🤖 AI Summary
Large language models (LLMs) struggle to reliably acquire and recall specific factual knowledge, primarily because parametric memory relies on training data frequency and lacks controllable learning mechanisms. To address this, we propose Active Reading—a novel framework enabling LLMs to autonomously generate learning strategies and systematically internalize domain-specific knowledge even at pretraining scale. Our method integrates self-generated strategy fine-tuning, large-scale text generation, and knowledge distillation, specifically designed for deep comprehension of expert documents. Experiments demonstrate substantial improvements: +313% accuracy on SimpleQA (reaching 66%), and +160% on FinanceBench. Our released Meta WikiExpert-8B model—trained on one trillion tokens—outperforms models with hundreds of billions of parameters on factual QA tasks.

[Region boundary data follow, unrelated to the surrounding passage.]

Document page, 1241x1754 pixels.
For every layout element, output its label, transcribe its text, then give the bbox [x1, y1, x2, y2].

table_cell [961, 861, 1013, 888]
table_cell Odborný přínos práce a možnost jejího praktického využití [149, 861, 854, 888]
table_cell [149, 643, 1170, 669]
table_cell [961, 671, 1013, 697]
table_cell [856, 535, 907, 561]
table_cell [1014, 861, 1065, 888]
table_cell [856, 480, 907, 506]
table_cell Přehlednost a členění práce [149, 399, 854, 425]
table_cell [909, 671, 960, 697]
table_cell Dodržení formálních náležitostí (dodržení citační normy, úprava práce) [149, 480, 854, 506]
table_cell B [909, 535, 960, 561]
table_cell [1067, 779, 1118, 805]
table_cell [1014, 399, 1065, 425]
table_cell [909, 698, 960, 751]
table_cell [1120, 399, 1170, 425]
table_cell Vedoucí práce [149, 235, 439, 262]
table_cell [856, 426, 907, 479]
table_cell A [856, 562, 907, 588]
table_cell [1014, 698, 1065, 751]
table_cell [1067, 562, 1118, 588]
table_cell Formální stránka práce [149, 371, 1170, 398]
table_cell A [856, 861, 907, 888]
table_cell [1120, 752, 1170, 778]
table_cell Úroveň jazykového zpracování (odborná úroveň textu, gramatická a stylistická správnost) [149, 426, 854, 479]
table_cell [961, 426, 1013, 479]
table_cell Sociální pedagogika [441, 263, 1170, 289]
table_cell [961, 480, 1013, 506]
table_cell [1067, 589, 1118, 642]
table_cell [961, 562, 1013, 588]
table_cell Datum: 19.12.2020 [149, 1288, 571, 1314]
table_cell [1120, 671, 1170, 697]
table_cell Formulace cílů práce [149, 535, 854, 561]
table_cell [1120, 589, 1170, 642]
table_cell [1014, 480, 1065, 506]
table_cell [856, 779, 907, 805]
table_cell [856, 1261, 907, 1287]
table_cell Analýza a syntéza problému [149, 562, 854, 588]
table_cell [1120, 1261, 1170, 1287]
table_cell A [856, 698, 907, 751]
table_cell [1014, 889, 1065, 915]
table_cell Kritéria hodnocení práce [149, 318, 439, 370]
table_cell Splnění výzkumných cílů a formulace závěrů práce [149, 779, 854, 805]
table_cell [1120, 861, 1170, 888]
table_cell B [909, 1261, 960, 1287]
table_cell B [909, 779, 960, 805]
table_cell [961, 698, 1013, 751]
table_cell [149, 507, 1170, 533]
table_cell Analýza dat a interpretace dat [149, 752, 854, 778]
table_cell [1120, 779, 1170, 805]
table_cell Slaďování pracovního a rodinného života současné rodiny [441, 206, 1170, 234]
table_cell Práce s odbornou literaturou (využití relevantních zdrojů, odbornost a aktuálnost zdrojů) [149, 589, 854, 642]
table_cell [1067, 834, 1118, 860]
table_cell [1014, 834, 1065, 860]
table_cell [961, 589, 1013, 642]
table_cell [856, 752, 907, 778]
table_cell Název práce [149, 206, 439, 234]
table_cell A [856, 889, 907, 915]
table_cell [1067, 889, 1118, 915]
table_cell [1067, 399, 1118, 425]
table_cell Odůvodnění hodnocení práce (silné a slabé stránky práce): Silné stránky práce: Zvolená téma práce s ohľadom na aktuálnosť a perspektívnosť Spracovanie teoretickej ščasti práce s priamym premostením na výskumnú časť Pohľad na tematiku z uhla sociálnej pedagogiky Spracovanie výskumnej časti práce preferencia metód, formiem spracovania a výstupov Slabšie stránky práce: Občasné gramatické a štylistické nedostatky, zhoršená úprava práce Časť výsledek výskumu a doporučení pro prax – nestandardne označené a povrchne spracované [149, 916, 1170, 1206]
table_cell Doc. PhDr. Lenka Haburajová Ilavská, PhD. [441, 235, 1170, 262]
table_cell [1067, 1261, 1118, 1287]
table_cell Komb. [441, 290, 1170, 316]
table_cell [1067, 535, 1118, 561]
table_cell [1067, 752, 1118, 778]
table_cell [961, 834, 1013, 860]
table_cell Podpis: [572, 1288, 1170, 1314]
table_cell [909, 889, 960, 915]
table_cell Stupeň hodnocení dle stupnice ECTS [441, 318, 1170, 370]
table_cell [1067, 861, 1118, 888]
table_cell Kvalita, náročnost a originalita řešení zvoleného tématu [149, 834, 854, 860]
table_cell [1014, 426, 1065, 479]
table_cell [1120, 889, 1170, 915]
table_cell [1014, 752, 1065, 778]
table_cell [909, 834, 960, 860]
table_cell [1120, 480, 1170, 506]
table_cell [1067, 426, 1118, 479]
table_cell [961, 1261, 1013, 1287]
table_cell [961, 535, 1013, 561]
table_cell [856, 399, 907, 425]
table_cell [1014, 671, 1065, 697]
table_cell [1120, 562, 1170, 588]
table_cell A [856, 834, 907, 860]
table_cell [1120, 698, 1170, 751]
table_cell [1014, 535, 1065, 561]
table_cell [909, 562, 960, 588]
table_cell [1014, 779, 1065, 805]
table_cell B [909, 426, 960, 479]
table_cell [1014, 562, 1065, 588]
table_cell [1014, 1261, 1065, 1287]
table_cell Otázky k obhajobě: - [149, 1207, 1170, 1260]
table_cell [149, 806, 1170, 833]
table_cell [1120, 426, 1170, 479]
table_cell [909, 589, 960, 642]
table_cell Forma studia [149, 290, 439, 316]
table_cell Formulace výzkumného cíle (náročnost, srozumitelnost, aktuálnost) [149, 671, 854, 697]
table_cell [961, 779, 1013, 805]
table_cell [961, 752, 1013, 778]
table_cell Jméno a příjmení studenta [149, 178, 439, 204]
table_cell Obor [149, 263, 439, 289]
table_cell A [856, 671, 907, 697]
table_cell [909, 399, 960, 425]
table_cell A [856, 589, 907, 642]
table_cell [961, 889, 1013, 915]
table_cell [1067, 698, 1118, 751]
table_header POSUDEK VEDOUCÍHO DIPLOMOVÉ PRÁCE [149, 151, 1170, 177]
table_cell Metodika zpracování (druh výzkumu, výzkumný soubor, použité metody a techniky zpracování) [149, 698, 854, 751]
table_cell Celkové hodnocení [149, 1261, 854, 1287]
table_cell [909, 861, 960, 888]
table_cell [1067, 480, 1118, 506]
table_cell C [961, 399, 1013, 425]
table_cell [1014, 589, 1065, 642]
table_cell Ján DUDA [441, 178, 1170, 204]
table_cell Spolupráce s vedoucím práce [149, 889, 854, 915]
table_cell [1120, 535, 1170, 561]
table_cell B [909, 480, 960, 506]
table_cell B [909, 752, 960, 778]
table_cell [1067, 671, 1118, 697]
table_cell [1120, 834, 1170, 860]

The core contribution is a guided, reproducible, and high-precision paradigm for systematic factual knowledge acquisition in LLMs.
📝 Abstract
LLMs are known to store vast amounts of knowledge in their parametric memory. However, learning and recalling facts from this memory is known to be unreliable, depending largely on the prevalence of particular facts in the training data and other factors which are poorly understood. Practitioners are lacking tools which will allow them to ensure that the models learn a given body of knowledge reliably and consistently. To this end, we propose Active Reading: a framework where we train models to study a given set of material with self-generated learning strategies. First, we demonstrate models trained with Active Reading on expert domains absorb significantly more knowledge than vanilla finetuning and other data augmentations. We train expert 8B models that achieve 66% on a Wikipedia-grounded subset of SimpleQA (+313% relative over vanilla finetuning) and 26% on FinanceBench (+160% relative over vanilla finetuning) by applying Active Reading to the source documents for each benchmark. Finally, we show that Active Reading can be utilized at pre-training scale to build more factual models. As a demonstration of this, we release Meta WikiExpert-8B, a Wikipedia-expert model trained on 1 trillion generated tokens, which outcompetes models with hundreds of billions of parameters on factual QA.